CogSimulator: A Model for Simulating User Cognition & Behavior with Minimal Data for Tailored Cognitive Enhancement
Weizhen Bian, Yubo Zhou, Yuanhang Luo, Ming Mo, Siyan Liu, Yikai Gong, Renjie Wan, Ziyuan Luo, Aobo Wang
TL;DR
CogSimulator addresses the challenge of modeling user cognition for tailored educational games using minimal data. It combines a sampling-based simulator with Markov-Chain–Monte-Carlo–style parameter fitting, optimized by Coordinate Search and assessed via the Wasserstein-1 distance $W_1$, to predict word difficulty and generates distributions of user guesses. Empirical results on Wordle using a Wordle Stats 2022 dataset and a Google Books Ngram-based word dictionary show CogSimulator achieving higher accuracy and lower mean squared error than several baselines, demonstrating data-efficient prediction of cognitive difficulty and trial distributions. The work offers a practical, generalizable tool for adaptive game design in niche or new educational games, with future potential to incorporate player profiling and dynamic reward mechanisms to further enhance cognitive training outcomes.
Abstract
The interplay between cognition and gaming, notably through educational games enhancing cognitive skills, has garnered significant attention in recent years.

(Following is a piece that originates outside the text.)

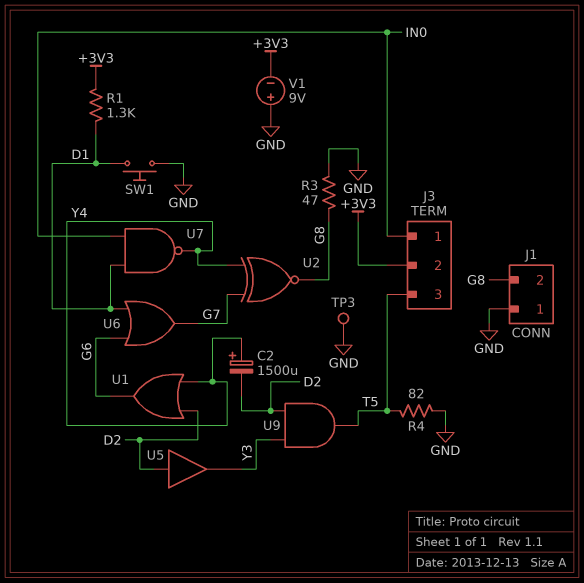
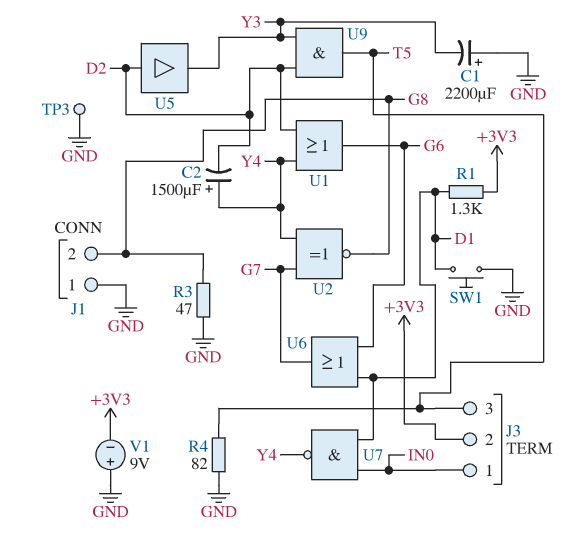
C1: none -> 2200uF (plus GND, minus Y3)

This research introduces the CogSimulator, a novel algorithm for simulating user cognition in small-group settings with minimal data, as the educational game Wordle exemplifies. The CogSimulator employs Wasserstein-1 distance and coordinates search optimization for hyperparameter tuning, enabling precise few-shot predictions in new game scenarios. Comparative experiments with the Wordle dataset illustrate that our model surpasses most conventional machine learning models in mean Wasserstein-1 distance, mean squared error, and mean accuracy, showcasing its efficacy in cognitive enhancement through tailored game design.